■ OBJECTIFS
(1) Reproduisez à l'identique le passage de l'article sur les burkinis qui commence par « Prétexte amusant qui, au » et se poursuit jusqu'à « intellectuels. ».
(2) Affichez chacune des lignes des enregistrements où figure la chaîne « kern », en tenant compte de la casse.

Les burkinis de la discorde
Comme le faisait fort justement
remarquer Archimède, tout corps plongé dans un liquide en ressort mouillé. Ce
qui est vrai pour un physicien grec l’est tout autant pour des maillots de
bains, y compris pour les plus larges d’entre eux, les burkinis. Il n’en
fallait pas beaucoup plus pour déclencher une belle polémique humide à la
française.
Tout
indiquait que ce qui n’aurait pas même fait l’objet d’une ligne dans un pays
dignement policé allait en France immédiatement enfler hors de
proportion : jugeant probablement indispensable de ramener à la mode
l’accoutrement de bain amusant du début du vingtième siècle quitte à en
augmenter encore la superficie, des femmes ont récemment introduit le burkini,
vêtement « de bain » aux formes amples, couvrant à peu près tout leur
corps.
Afin de
pimenter l’affaire, l’ensemble de la démarche a été posée dans un cadre
religieux, alpha et oméga pratique pour déclencher l’urticaire d’un pays confit
de son anticléricalisme forcené : pour ces femmes, il semble indispensable
de se couvrir ainsi en allant barboter à la mer afin, non pas d’attirer sur soi
les regards des moqueurs, mais de respecter leur conception de leur foi.
Prétexte amusant qui, au passage, pousse à s’interroger sur l’avis de Mahomet,
Abraham ou Jésus sur des pratiques sociales ou des technologies parfaitement
anachroniques avec eux, et qui, surtout, permet à l’observateur extérieur de
voir les bienpensants s’emberlificoter gravement avec leurs dogmes
intellectuels.
Alors qu’un Edwy Plenel,
journaliste tendrement pétri de valeurs socialistes, semble tout joyeux de
rappeler que la liberté, la vraie, suppose de pouvoir s’habiller comme on le
souhaite, Laurence Rossignol, député elle
aussi tendrement pétrie de valeurs socialistes, juge « profondément archaïque » un tel accoutrement et entend le combattre, le tout sans
ces arrière-pensées qui seraient à la fois nauséabondes et de droite.
Personne
ne s’étonnera de la « cohérence » vibrante d’humanisme étalé à gros
rouleaux baveux de nos deux phares de la pensée moderne. Pourtant, Plenel sera
le premier à fustiger violemment ceux qui viendraient à utiliser leur liberté
d’expression pour se moquer des femmes en burkini (la liberté n’est belle que
dans le cadre défini par Edwy, n’est-ce pas). Quant à Rossignol, elle n’aura
aucun mal à chanter les louanges des vêtements (ou disons, leur absence) de
certains individus lors de Gay Pride endiablées, le projet de société qu’ils
représentent alors étant sans aucun doute plus souhaitable à ses yeux que tout
autre projet, pas estampillé Camp du Bien. Mais peu importe.

■ ENREGISTREMENTS FOURNIS
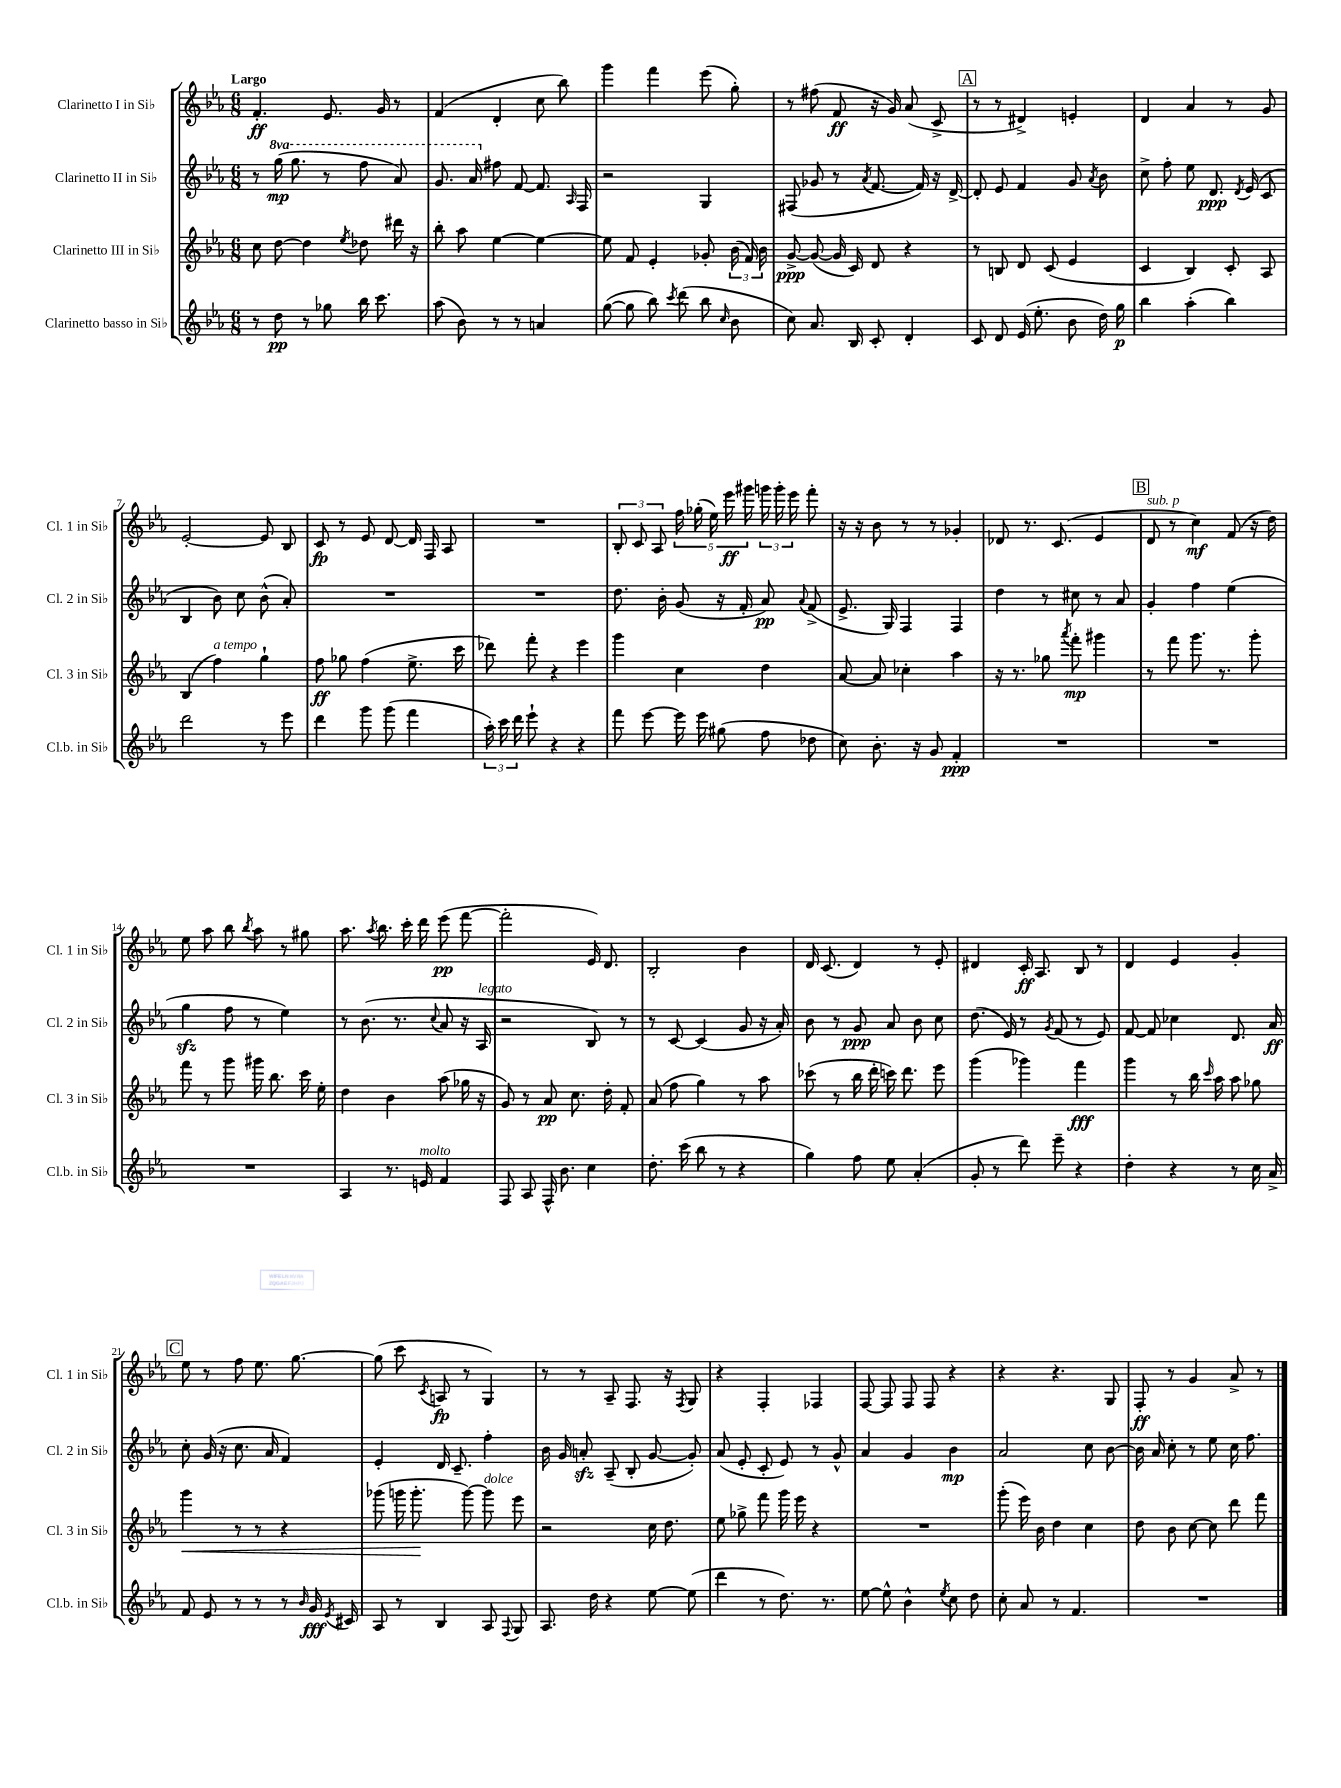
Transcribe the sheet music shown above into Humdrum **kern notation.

**kern	**kern	**kern	**kern
*staff4	*staff3	*staff2	*staff1
*clefG2	*clefG2	*clefG2	*clefG2
*k[b-e-a-]	*k[b-e-a-]	*k[b-e-a-]	*k[b-e-a-]
*M6/8	*M6/8	*M6/8	*M6/8
8r	8cc	8r	4.f'
8dd	[8dd	(16ggg	.
.	.	8.ggg	.
8r	4dd]	.	.
8gg-	.	8r	8.e-
.	8qee-	.	.
16bb-	8dd-	8fff	.
8.ccc	.	.	16g
.	16ddd#	8aa-)	8r
.	16r	.	.
=	=	=	=
(8aa-	8bb-'	8.gg	(4f
8b-)	8aa-	.	.
.	.	16aa-	.
8r	[4ee-	8ff#	4d'
8r	.	[8f	.
4a	4ee-_	8.f]	8cc
.	.	.	8bb-)
.	.	16qqA-	.
.	.	16F	.
=	=	=	=
([8gg	8ee-]	2r	4ggg
8gg]	8f	.	.
8bb-)	4e-'	.	4fff
8qccc	.	.	.
(8ddd	.	.	.
8bb-	8g-'	4G	(8eee-
16qqcc	.	.	.
8b-	(24b-	.	8gg')
.	24f)	.	.
.	24b-	.	.
=	=	=	=
8cc)	[8g^	(8F#	8r
8.a-	(8g_	8g-	(8ff#
.	16g]	8r	8f
16B-	16c)	.	.
.	.	8qa-	.
8c'	8d	[8.f	16r
.	.	.	16g)
4d'	4r	.	(8a-
.	.	16f])	.
.	.	16r	8c^
.	.	[16d^	.
=	=	=	=
8c	8r	8d']	8r
8d	8B	8e-	8r
(16e-	8d	4f	4d#^)
8.ee-'	.	.	.
.	(8c	.	.
8b-	4e-	8g	4e'
.	.	8qa-	.
16dd)	.	8b-	.
16gg	.	.	.
=	=	=	=
4bb-	4c	8cc^	4d
.	.	8ff'	.
(4aa-'	4B-)	8ee-	4a-
.	.	8.d	.
4bb-)	8c'	.	8r
.	.	8qd	.
.	.	(16e-	.
.	8A-	8c	8g
=	=	=	=
2ddd	(4B-	4B-	[2e-'
.	4ff)	8b-)	.
.	.	8cc	.
8r	4gg`	(8b-^^	8e-]
8eee-	.	8a-')	8B-
=	=	=	=
4ddd	8ff	2.r	8c
.	8gg-	.	8r
8ggg	(4ff	.	8e-
(8ggg	.	.	[8d
4fff	8.ee-^	.	16d]
.	.	.	16F
.	.	.	8A-
.	16ccc	.	.
=	=	=	=
24aa-')	8ddd-)	2.r	2.r
24ccc	.	.	.
24ddd	.	.	.
8eee-`	8fff'	.	.
4r	4r	.	.
4r	4eee-	.	.
=	=	=	=
8fff	4ggg	8.dd	12B-'
.	.	.	12c
[8eee-	.	.	.
.	.	.	12A-
.	.	16b-'	.
16eee-]	4cc	(8g	20ff
.	.	.	(20gg-'
16eee-	.	.	.
.	.	.	20ee-)
(8gg#	.	16r	.
.	.	.	20eee-
.	.	16f'	.
.	.	.	20ggg#
8ff	4dd	8a-)	24ggg
.	.	.	24ggg'
.	.	.	24eee-
.	.	8qqa-	.
8dd-	.	(8f^	8fff'
=	=	=	=
8cc)	[8a-	8.e-^	16r
.	.	.	16r
8.b-'	8a-]	.	8b-
.	.	16G)	.
.	4cc-'	4F	8r
16r	.	.	.
8g	.	.	8r
4f'	4aa-	4F	4g-'
=	=	=	=
2.r	16r	4dd	8d-
.	8.r	.	.
.	.	.	8.r
.	8gg-	8r	.
.	.	.	(8.c
.	8qaaa-	.	.
.	8fff'	8cc#	.
.	4ggg#	8r	4e-
.	.	8a-	.
=	=	=	=
2.r	8r	4g'	8d
.	8fff	.	8r
.	8.ggg	4ff	4cc)
.	8.r	.	.
.	.	(4ee-	(8f
.	8ggg'	.	16r
.	.	.	16dd)
=	=	=	=
2.r	8fff	4gg	8ee-
.	8r	.	8aa-
.	8ggg	8ff	8bb-
.	.	.	8qbb-
.	16ggg#	8r	8aa-
.	8.bb-	.	.
.	.	4ee-)	8r
.	16ccc	.	8gg#
.	16ee-'	.	.
=	=	=	=
4A-	4dd	8r	8.aa-
.	.	(8.b-	.
.	.	.	8qaa-
.	.	.	8.bb-
8.r	4b-	.	.
.	.	8.r	.
.	.	.	16ccc'
16e	.	.	16ddd
.	.	8qqcc	.
4f	(8aa-	8a-	(8eee-
.	16gg-	16r	[8fff
.	16r	16A-	.
=	=	=	=
8F	8g)	2r	2fff']
8A-	8r	.	.
16F^^	8a-	.	.
8.b-	.	.	.
.	8.cc	.	.
4cc	.	8B-)	16e-)
.	16dd'	.	8.d
.	8f'	8r	.
=	=	=	=
8.dd'	(8a-	8r	2B-'
.	8ff	[8c	.
(16ccc	.	.	.
8bb-	4gg)	(4c]	.
8r	.	.	.
4r	8r	8g	4b-
.	8aa-	16r	.
.	.	16a-')	.
=	=	=	=
4gg)	(8ccc-	8b-	16d
.	.	.	(8.c
.	8r	8r	.
8ff	16bb-	8g	4d)
.	16ddd'	.	.
8ee-	16ccc)	8a-	.
.	8.ddd	.	.
(4a-'	.	8b-	8r
.	8eee-	8cc	8e-'
=	=	=	=
8g'	(4ggg	(8.dd	4d#
8r	.	.	.
.	.	16e-)	.
8ddd)	4ggg-)	8r	16c'
.	.	.	8.A-
.	.	8qg	.
8eee-~	.	(8f	.
4r	4fff	8r	8B-
.	.	8e-)	8r
=	=	=	=
4dd'	4ggg	[8f	4d
.	.	8f]	.
4r	8r	4cc-	4e-
.	16bb-	.	.
.	16qqccc	.	.
.	16aa-	.	.
8r	8aa-	8.d	4g'
16cc	8gg-	.	.
16a-^	.	16a-	.
=	=	=	=
8f	4ggg	8cc'	8ee-
8e-	.	(16g	8r
.	.	16r	.
8r	8r	8.cc	8ff
8r	8r	.	8.ee-
.	.	16a-	.
8r	4r	4f)	.
.	.	.	[8.gg
16qqb-	.	.	.
16g	.	.	.
8qe-	.	.	.
16c#	.	.	.
=	=	=	=
8A-	(8ggg-	4e-'	(8gg]
8r	16ggg	.	8ccc
.	8.ggg'	.	.
.	.	.	8qc
4B-	.	16d	8A
.	.	8.c~	.
.	[8ggg)	.	8r
8A-	8ggg]	4ff'	4G)
8qqF	.	.	.
8G	8eee-	.	.
=	=	=	=
8.A-	2r	16b-	8r
.	.	16g	.
.	.	8a'	8r
16dd	.	.	.
4r	.	(8A-~	8A-~
.	.	8B-'	8.F
[8ee-	16cc	[8g	.
.	8.dd	.	16r
.	.	.	8qF
(8ee-]	.	8g'])	8G
=	=	=	=
4ddd	8ee-	(8a-	4r
.	8gg-^	8e-'	.
8r	8fff	8c'	4F'
8.dd)	16ggg	8e-)	.
.	16eee-	.	.
.	4r	8r	4F-
8.r	.	.	.
.	.	8g^^	.
=	=	=	=
[8ee-	2.r	4a-	[8F
8ee-^^]	.	.	8F]
4b-^^	.	4g	8F
.	.	.	8F
8qee-	.	.	.
8cc	.	4b-	4r
8dd	.	.	.
=	=	=	=
8cc'	(8ggg'	2a-	4r
8a-	16eee-)	.	.
.	16b-	.	.
8r	4dd	.	4.r
4.f	.	.	.
.	4cc	8cc	.
.	.	[8b-	8G
=	=	=	=
2.r	8dd	16b-]	8F'
.	.	16a-	.
.	8b-	8cc'	8r
.	[8cc	8r	4g
.	8cc]	8ee-	.
.	8ddd	16cc	8a-^
.	.	8.ff	.
.	8fff	.	8r
==	==	==	==
*-	*-	*-	*-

■ LISTE DES RÉPONSES
(1)
Prétexte amusant qui, au passage, pousse à s’interroger sur l’avis de Mahomet,
Abraham ou Jésus sur des pratiques sociales ou des technologies parfaitement
anachroniques avec eux, et qui, surtout, permet à l’observateur extérieur de
voir les bienpensants s’emberlificoter gravement avec leurs dogmes
intellectuels.

(2)
Transcribe the sheet music shown above into Humdrum **kern notation.
**kern	**kern	**kern	**kern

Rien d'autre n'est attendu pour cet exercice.